March 13 - Beatles K-hole

On my one day off I chose to get up at 4am.
I listened to the White Album in mono.
In the midday I blogged 1,700 words about The Beatles.
Then in the afternoon I attempted to watch The Beatles Anthology.
I only have a VHS cassette of its original broadcast on ABC in 1995.
But I seem to have misplaced it.
So I dug up an old VHS dub of Beatlemania: The Movie.
Beatlemania was a Broadway show in the 70's.
Four men that maybe look a little like The Beatles dress up as the Fab Four and play their music.
It was America's way of forcing the Beatles reunion that it is was so desperate for.
The Broadway show did well, so they made a movie of it in 1981.
I first saw this at age 13, the very beginning of my Beatles curiosity.
I loved it.
Somehow I acquired a second VCR for a moment and dubbed the rented Blockbuster tape.
This violated FBI laws and Interpol and all sorts of copyrights.
But I really needed to study the pretend Beatles over and over again.
I watched it for the first time in probably ten years today.

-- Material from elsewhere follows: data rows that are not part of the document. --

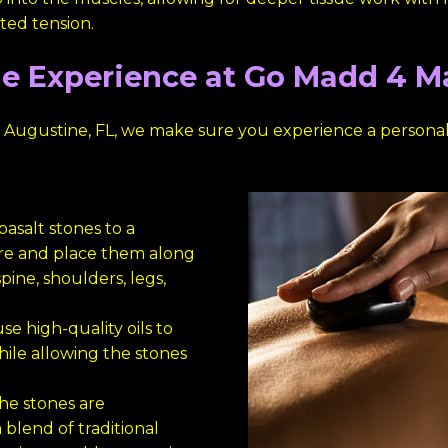
ated tension.
e Experience at Go Madd 4 
 Augustine, FL, we make sure you experience a persona
asalt stones to a
re and place them along
pine, shoulders, legs,
se high-quality oils to
hile allowing the stones
he stones are
 blend of traditional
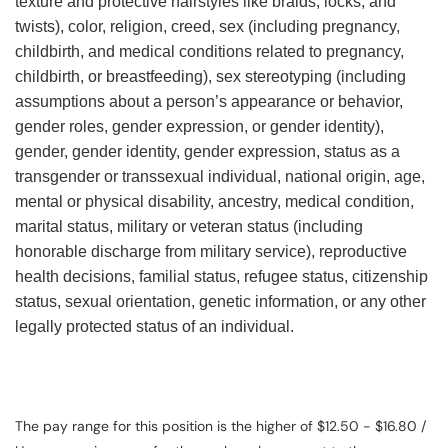
texture and protective hairstyles like braids, locks, and
twists), color, religion, creed, sex (including pregnancy,
childbirth, and medical conditions related to pregnancy,
childbirth, or breastfeeding), sex stereotyping (including
assumptions about a person’s appearance or behavior,
gender roles, gender expression, or gender identity),
gender, gender identity, gender expression, status as a
transgender or transsexual individual, national origin, age,
mental or physical disability, ancestry, medical condition,
marital status, military or veteran status (including
honorable discharge from military service), reproductive
health decisions, familial status, refugee status, citizenship
status, sexual orientation, genetic information, or any other
legally protected status of an individual.
The pay range for this position is the higher of $12.50 - $16.80 /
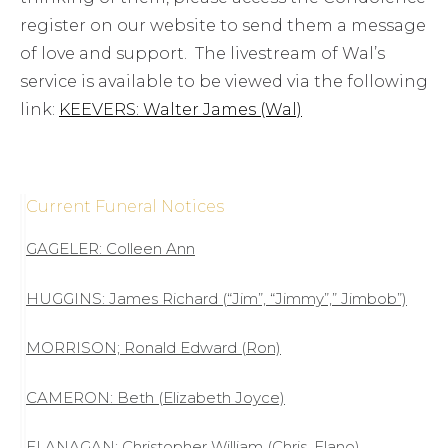
register on our website to send them a message
of love and support. The livestream of Wal’s
service is available to be viewed via the following
link:
KEEVERS: Walter James (Wal)
Current Funeral Notices
GAGELER: Colleen Ann
HUGGINS: James Richard (“Jim”, “Jimmy”,” Jimbob”)
MORRISON; Ronald Edward (Ron)
CAMERON: Beth (Elizabeth Joyce)
FLANAGAN: Christopher William (Chris, Flano)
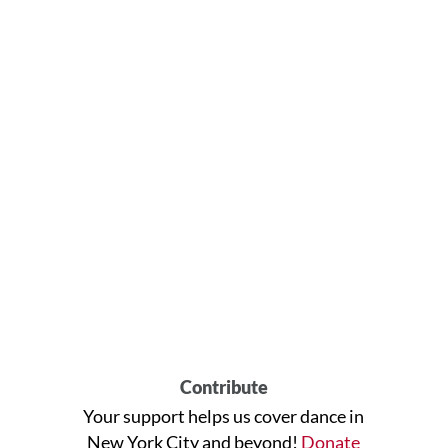
Contribute
Your support helps us cover dance in
New York City and beyond!
Donate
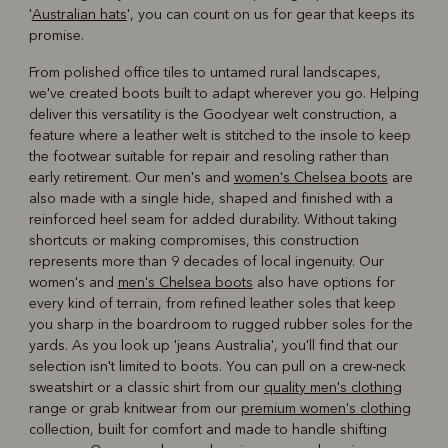
'
Australian hats
', you can count on us for gear that keeps its
promise.
From polished office tiles to untamed rural landscapes,
we've created boots built to adapt wherever you go. Helping
deliver this versatility is the Goodyear welt construction, a
feature where a leather welt is stitched to the insole to keep
the footwear suitable for repair and resoling rather than
early retirement. Our men's and
women's Chelsea boots
are
also made with a single hide, shaped and finished with a
reinforced heel seam for added durability. Without taking
shortcuts or making compromises, this construction
represents more than 9 decades of local ingenuity. Our
women's and
men's Chelsea boots
also have options for
every kind of terrain, from refined leather soles that keep
you sharp in the boardroom to rugged rubber soles for the
yards. As you look up 'jeans Australia', you'll find that our
selection isn't limited to boots. You can pull on a crew-neck
sweatshirt or a classic shirt from our
quality men's clothing
range or grab knitwear from our
premium women's clothing
collection, built for comfort and made to handle shifting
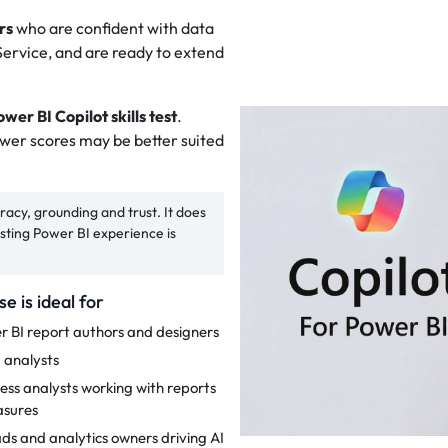
rs
who are confident with data
ervice, and are ready to extend
wer BI Copilot skills test
.
ower scores may be better suited
acy, grounding and trust. It does
xisting Power BI experience is
se is ideal for
r BI report authors and designers
 analysts
ess analysts working with reports
sures
ads and analytics owners driving AI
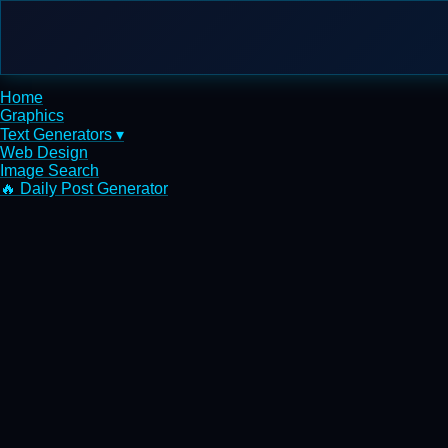
Home
Graphics
Text Generators ▾
Web Design
Image Search
🔥 Daily Post Generator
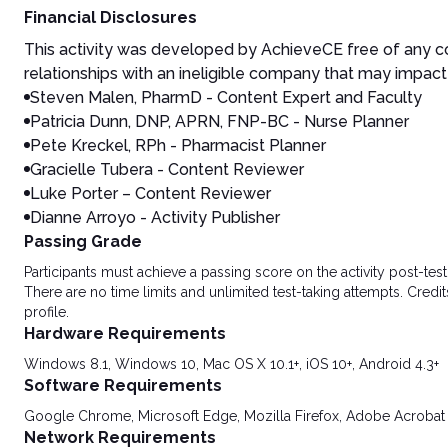
Financial Disclosures
This activity was developed by AchieveCE free of any co
relationships with an ineligible company that may impact 
Steven Malen, PharmD
- Content Expert and Faculty
Patricia Dunn, DNP, APRN, FNP-BC - Nurse Planner
Pete Kreckel, RPh - Pharmacist Planner
Gracielle Tubera - Content Reviewer
Luke Porter – Content Reviewer
Dianne Arroyo - Activity Publisher
Passing Grade
Participants must achieve a passing score on the activity post-t
There are no time limits and unlimited test-taking attempts. Credit
profile.
Hardware Requirements
Windows 8.1, Windows 10, Mac OS X 10.1+, iOS 10+, Android 4.3+
Software Requirements
Google Chrome, Microsoft Edge, Mozilla Firefox, Adobe Acrobat
Network Requirements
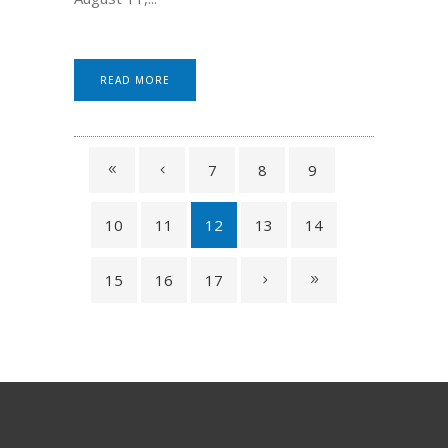
READ MORE
7
8
9
10
11
12
13
14
15
16
17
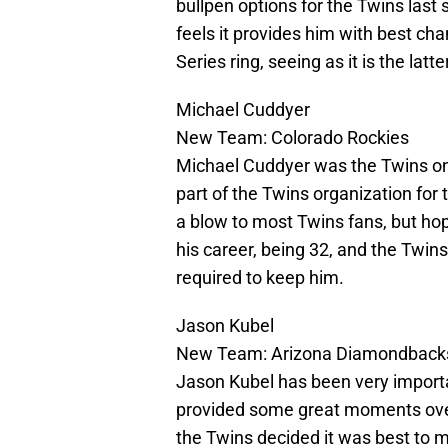
bullpen options for the Twins las
feels it provides him with best ch
Series ring, seeing as it is the latte
Michael Cuddyer
New Team: Colorado Rockies
Michael Cuddyer was the Twins onl
part of the Twins organization for
a blow to most Twins fans, but hop
his career, being 32, and the Twins
required to keep him.
Jason Kubel
New Team: Arizona Diamondback
Jason Kubel has been very importan
provided some great moments over 
the Twins decided it was best to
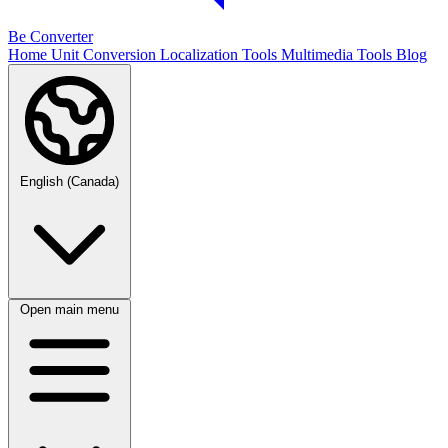
Be Converter
Home
Unit Conversion
Localization Tools
Multimedia Tools
Blog
English (Canada)
Open main menu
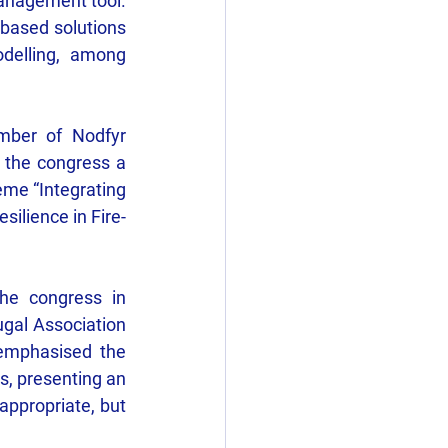
management tool. 
based solutions 
delling, among 
ber of Nodfyr 
 the congress a 
eme “Integrating 
ilience in Fire-
he congress in 
gal Association 
emphasised the 
, presenting an 
ppropriate, but 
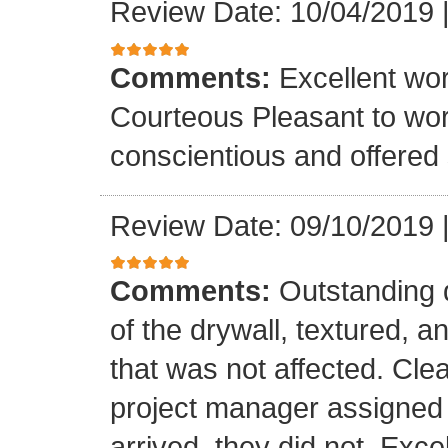
Review Date: 10/04/2019
Comments:
Excellent wo
Courteous Pleasant to wo
conscientious and offered
Review Date: 09/10/2019
Comments:
Outstanding q
of the drywall, textured, 
that was not affected. Cle
project manager assigned t
arrived, they did not. Excel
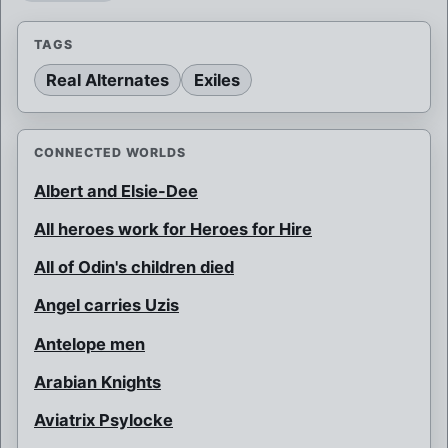
TAGS
Real Alternates
Exiles
CONNECTED WORLDS
Albert and Elsie-Dee
All heroes work for Heroes for Hire
All of Odin's children died
Angel carries Uzis
Antelope men
Arabian Knights
Aviatrix Psylocke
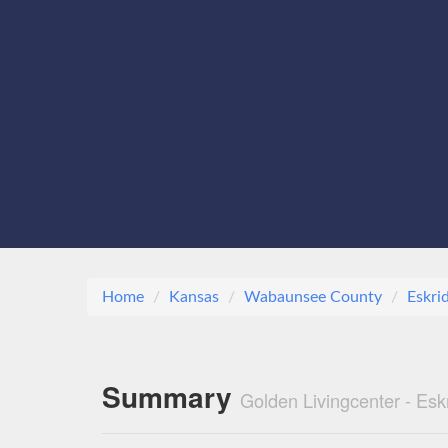
Home
Kansas
Wabaunsee County
Eskri
Summary
Golden Livingcenter - Esk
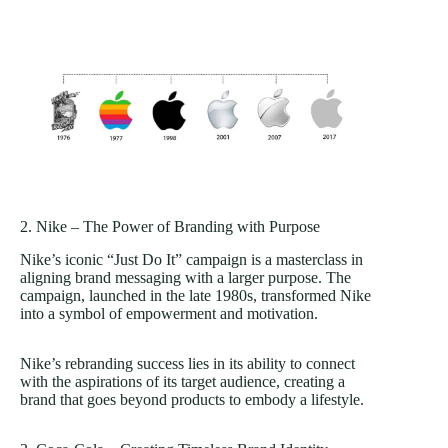
2. Nike – The Power of Branding with Purpose
Nike’s iconic “Just Do It” campaign is a masterclass in
aligning brand messaging with a larger purpose. The
campaign, launched in the late 1980s, transformed Nike
into a symbol of empowerment and motivation.
Nike’s rebranding success lies in its ability to connect
with the aspirations of its target audience, creating a
brand that goes beyond products to embody a lifestyle.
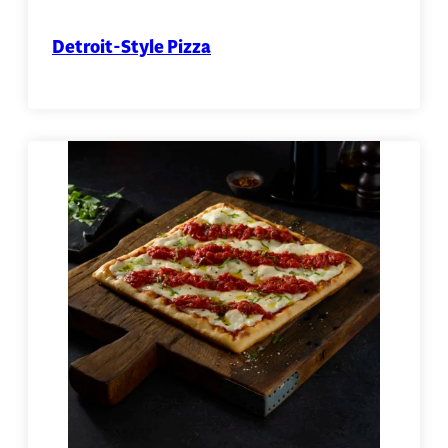
Detroit-Style Pizza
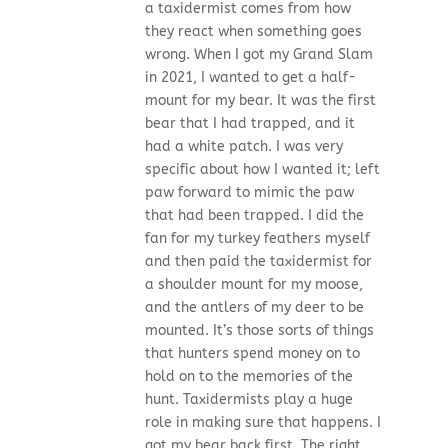
a taxidermist comes from how
they react when something goes
wrong. When I got my Grand Slam
in 2021, I wanted to get a half-
mount for my bear. It was the first
bear that I had trapped, and it
had a white patch. I was very
specific about how I wanted it; left
paw forward to mimic the paw
that had been trapped. I did the
fan for my turkey feathers myself
and then paid the taxidermist for
a shoulder mount for my moose,
and the antlers of my deer to be
mounted. It’s those sorts of things
that hunters spend money on to
hold on to the memories of the
hunt. Taxidermists play a huge
role in making sure that happens. I
got my bear back first. The right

I had forgotten how kooky and "arty" it is.
* Throughout the movie, headlines scroll across the screen:
Dustin Hoffman Scores In The Graduate
Women Demand Equal Pay For Equal Work
Dylan Wrecks Motorcycle
* Between songs they splice in footage from Nixon, MLK, LBJ, and Nichols and May.
* During "If I Fell" they use incongruous civil rights race riots footage.
* In "A Day In The Life" and "Lucy In The Sky with Diamonds" actors with early 80's haircuts portray late 60's burnouts passing around a joint.
* Also "Lucy In The Sky" features psychedelic negative film, quick zooms into a woman's back bleeding copiously, and John Lennon pointing a gun at the camera and shooting the viewer to end the song.
* Lots of the performances look (and sound) like future karaoke videos. In particular, "Strawberry Fields" with its multi-color, slo-mo, upside down trampoline artists flipping about in Hare Krishna jumpers. And "We Can Work It Out," which showcases a contemporary dance piece at a train station.
* Pro-wrestlers labeled MOM, DAD, GRANDPA, SON, etc fight it out during "Get Back."
* "Fool On The Hill" is used to manipulate us with archival footage of pollution.
* "Hey Jude" uses lots of provocative footage of bombs being dropped on towns, cops beating up hippies, famine, and a slowly burning US flag. Good thing "Ringo" put towels over his tom toms for this one.
* "Let It Be" contains an exhaustingly long zoom of an analog pixel to reveal a huge Woodstock-esque crowd. As if to say: We are The Baby Boomers! We are The Greatest Generation Ever! Our ideals are pure! It's a new decade of quick, easy greed! Let's usher in a never-ending, pat-ourselves-on-the-back nostalgia about being The Greatest Generation Ever! Play "Whiter Shade Of Pale!"

As for the Beatlemaniacs:
* Tom Teeley (George) best resembles Tom Selleck, who was not in The Beatles.
* Mitch Weissman (Paul)'s "Long And Winding Road" beard doesn't match the rest of the haircut.
* Ralph Castelli (Ringo)'s shout of "I got blisters on my fingers" is authentic, because Ringo was born in Queens and still talks in that thick New York accent.
* David Leon (John). Poor David Leon. Having to portray Lennon right after his murder. You would think they could've gotten a better wig.

I think these guys are still doing this stuff on cruise ships and summer festivals.
Good for them.
I spent the entire day on the couch.

It sounds like this day should be a loss.
But at no time today did I get mad.
I think it's because I didn't leave the apartment, and avoided the douchebaggery of St. Patrick's Day in Chicago.